Apple a jumelé Fadell avec Stan Ng, un gestionnaire vétéran du marketing des produits Apple, pour l’aider à se mêler à la culture unique de l’entreprise. Au cours de cette période de six semaines, Fadell a rencontré presque toutes les personnes qu’il connaissait dans l’industrie des ordinateurs de poche, tout en gardant secrets ses véritables objectifs. Il a étudié les produits des concurrents et s’est mis d’accord sur la nécessité d’un petit appareil ultra-portable, doté d’une grande capacité et d’une longue autonomie.

Fadell a concocté trois prototypes pour un éventuel lecteur de musique Apple, chaque modèle étant fabriqué à partir de plaques de mousse sur lesquelles ont été collés des graphiques d’interface grossiers. Des poids de pêche en plomb donnaient à chaque maquette le poids approximatif d’un appareil final.

« Tout était très, très brut », se souvient Fadell. « Je n’avais que six semaines et j’étais le seul à vraiment faire tout le travail. »

À l’expiration de son contrat, à la mi-avril 2001, Fadell a présenté ses prototypes aux dirigeants d’Apple, dont Steve Jobs, lors d’une réunion importante. Fadell a volontairement proposé ses deux maquettes les moins prometteuses à Jobs en premier (l’une d’elles aurait utilisé de la mémoire flash, l’autre du stockage amovible) et a caché la troisième sous un bol décoratif en bambou que Jobs gardait sur la table de la salle de conférence. Comme Fadell l’avait prédit, Jobs a préféré la troisième maquette.

Au cours de la même réunion, le vice-président senior du marketing produit mondial d’Apple, Phil Schiller, a présenté des maquettes d’un lecteur doté de la molette de défilement désormais familière. Schiller a personnellement pensé à cette idée comme une solution à un problème d’interface troublant à l’époque.

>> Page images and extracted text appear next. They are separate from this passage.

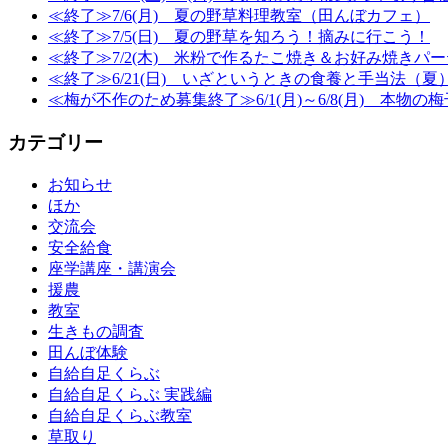
≪終了≫7/6(月) 夏の野草料理教室（田んぼカフェ）
≪終了≫7/5(日) 夏の野草を知ろう！摘みに行こう！
≪終了≫7/2(木) 米粉で作るたこ焼き＆お好み焼き
≪終了≫6/21(日) いざというときの食養と手当法（夏
≪梅が不作のため募集終了≫6/1(月)～6/8(月) 本物の
カテゴリー
お知らせ
ほか
交流会
安全給食
座学講座・講演会
援農
教室
生きもの調査
田んぼ体験
自給自足くらぶ
自給自足くらぶ 実践編
自給自足くらぶ教室
草取り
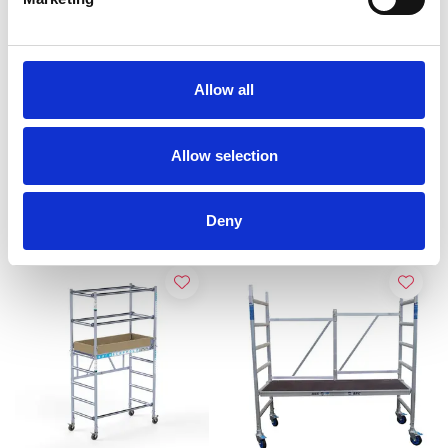
Altrex RS Tower 34
ASC A-line kamersteiger
rolstelling module 1+2
werkhoogte 3,85 m
Allow all
werkhoogte 3,8 m
€1.200,00
€599,00
€1.298,00
€686,00
Excl.
Excl. Btw
Btw
Allow selection
Bekijk product
Bekijk product
Deny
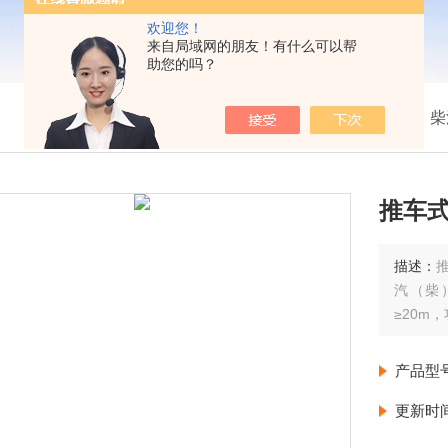
欢迎您！
来自局域网的朋友！有什么可以帮
助您的吗？
我的位置：
首页
>
产品展示
>
柴
推车
描述：
汽（柴
≥20m
产品型
更新时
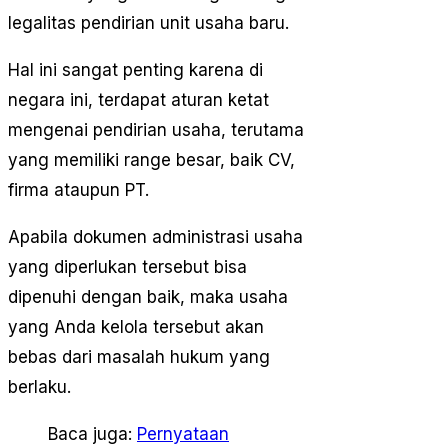
legalitas pendirian unit usaha baru.
Hal ini sangat penting karena di
negara ini, terdapat aturan ketat
mengenai pendirian usaha, terutama
yang memiliki range besar, baik CV,
firma ataupun PT.
Apabila dokumen administrasi usaha
yang diperlukan tersebut bisa
dipenuhi dengan baik, maka usaha
yang Anda kelola tersebut akan
bebas dari masalah hukum yang
berlaku.
Baca juga:
Pernyataan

Les autres lecteurs MP3 utilisaient des boutons plus et moins qui permettaient de se déplacer, un élément à la fois, dans une liste de chansons, ce qui devenait fastidieux si l’appareil contenait un millier de chansons – en gros, il fallait appuyer mille fois sur le bouton. Avec une roue, un rapide mouvement du doigt permettrait de naviguer dans la liste au rythme souhaité par l’utilisateur – d’autant plus qu’Apple ferait en sorte que la vitesse de défilement s’accélère au fur et à mesure que l’on fait tourner la roue.

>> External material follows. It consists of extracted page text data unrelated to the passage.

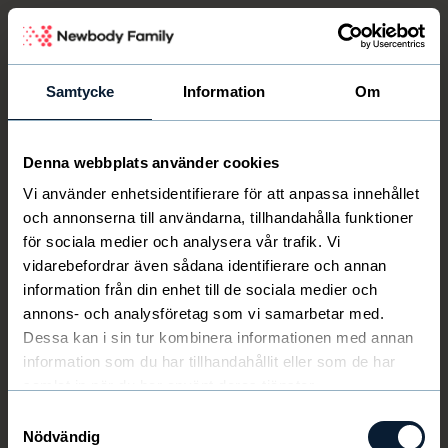
Newbody Family Portal
Samtycke
Information
Om
Denna webbplats använder cookies
Välkommen
Newbody
Vi använder enhetsidentifierare för att anpassa innehållet
och annonserna till användarna, tillhandahålla funktioner
för sociala medier och analysera vår trafik. Vi
vidarebefordrar även sådana identifierare och annan
information från din enhet till de sociala medier och
annons- och analysföretag som vi samarbetar med.
Dessa kan i sin tur kombinera informationen med annan
information som du har tillhandahållit eller som de har
samlat in när du har använt deras tjänster.
Samtyckesval
Nödvändig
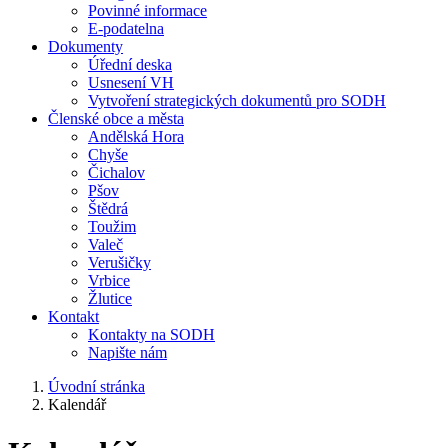
Povinné informace
E-podatelna
Dokumenty
Úřední deska
Usnesení VH
Vytvoření strategických dokumentů pro SODH
Členské obce a města
Andělská Hora
Chyše
Čichalov
Pšov
Štědrá
Toužim
Valeč
Verušičky
Vrbice
Žlutice
Kontakt
Kontakty na SODH
Napište nám
Úvodní stránka
Kalendář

Steve Jobs a aimé les idées qu’il a vues et a offert à Fadell un emploi chez Apple pour poursuivre son travail. Après une période d’incertitude, Fadell rejoint Apple à plein temps en avril 2001. Le projet iPod, dont le nom de code était alors  » P-68 « , avait officiellement débuté.

Les idées de Fadell ont été mises en pratique.